2 Seedlings were transplanted and seeds buried into Florida rosemary scrub patches differing in time since last fire, and in the presence or absence of H. cumulicola. We used a replicated, factorial design to place the transplants and seeds in the field, and monitored their performance for 18 months.

3 Neither time-since-fire nor prior H. cumulicola site occupancy affected survival of transplants. Only time-since-fire affected growth. Time-since-fire, H. cumulicola occupancy, and their interaction affected reproductive effort, but these effects were not consistent between years.

4 Flowering and seed production led to subsequent seedling recruitment near transplants, mainly in recently burned sites. Genetic screening of transplants and seedlings showed that transplants in occupied sites could have crossed with nearby resident plants, but that offspring in sites previously unoccupied were likely to have been parented only by nearby transplants.

5 Seeds buried, and later exhumed, germinated after 1 or 2 years of burial, demonstrating a persistent soil seed bank from which populations could recover after fire.
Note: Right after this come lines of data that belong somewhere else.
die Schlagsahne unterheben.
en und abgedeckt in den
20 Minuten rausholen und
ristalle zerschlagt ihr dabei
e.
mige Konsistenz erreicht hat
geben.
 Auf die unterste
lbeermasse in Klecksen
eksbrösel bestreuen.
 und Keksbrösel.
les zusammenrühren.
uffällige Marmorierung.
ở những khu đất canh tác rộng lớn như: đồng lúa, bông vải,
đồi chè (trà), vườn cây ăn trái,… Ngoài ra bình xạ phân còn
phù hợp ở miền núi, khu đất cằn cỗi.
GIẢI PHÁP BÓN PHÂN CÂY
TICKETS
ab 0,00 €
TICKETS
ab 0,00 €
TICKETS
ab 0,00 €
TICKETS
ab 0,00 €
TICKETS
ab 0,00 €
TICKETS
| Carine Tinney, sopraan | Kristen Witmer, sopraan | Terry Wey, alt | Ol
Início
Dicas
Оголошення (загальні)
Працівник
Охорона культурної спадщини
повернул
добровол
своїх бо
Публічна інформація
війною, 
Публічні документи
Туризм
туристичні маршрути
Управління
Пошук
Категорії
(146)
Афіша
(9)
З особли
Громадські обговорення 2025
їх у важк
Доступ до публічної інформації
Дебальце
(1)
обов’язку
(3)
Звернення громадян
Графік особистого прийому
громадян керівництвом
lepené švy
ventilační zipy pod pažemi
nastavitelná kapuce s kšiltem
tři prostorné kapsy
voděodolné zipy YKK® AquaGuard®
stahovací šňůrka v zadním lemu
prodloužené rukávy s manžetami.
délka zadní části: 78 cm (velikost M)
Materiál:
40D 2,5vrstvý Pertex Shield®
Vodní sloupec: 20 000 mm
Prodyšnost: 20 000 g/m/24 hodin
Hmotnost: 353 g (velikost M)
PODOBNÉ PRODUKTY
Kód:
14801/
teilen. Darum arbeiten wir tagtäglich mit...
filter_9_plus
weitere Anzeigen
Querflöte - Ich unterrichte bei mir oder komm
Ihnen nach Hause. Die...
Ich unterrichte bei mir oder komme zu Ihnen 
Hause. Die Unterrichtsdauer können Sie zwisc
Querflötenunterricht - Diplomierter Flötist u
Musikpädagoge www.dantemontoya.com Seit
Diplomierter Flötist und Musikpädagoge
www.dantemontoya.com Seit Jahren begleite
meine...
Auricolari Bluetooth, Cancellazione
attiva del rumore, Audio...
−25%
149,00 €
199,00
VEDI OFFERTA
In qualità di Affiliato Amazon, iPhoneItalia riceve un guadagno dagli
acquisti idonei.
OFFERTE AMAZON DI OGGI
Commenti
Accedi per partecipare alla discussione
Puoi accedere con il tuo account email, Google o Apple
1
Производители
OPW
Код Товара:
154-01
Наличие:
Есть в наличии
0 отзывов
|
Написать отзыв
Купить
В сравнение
Neither time-since-fire nor H. cumulicola occupancy affected seed dormancy or germination.

6 Similar demography in unoccupied and occupied patches suggests that the patchy pattern of site occupancy by H. cumulicola is probably due to limited dispersal and periodic extinction, especially associated with long fire-free intervals. Conservation measures need to protect unoccupied patches to allow metapopulation dynamics and persistence.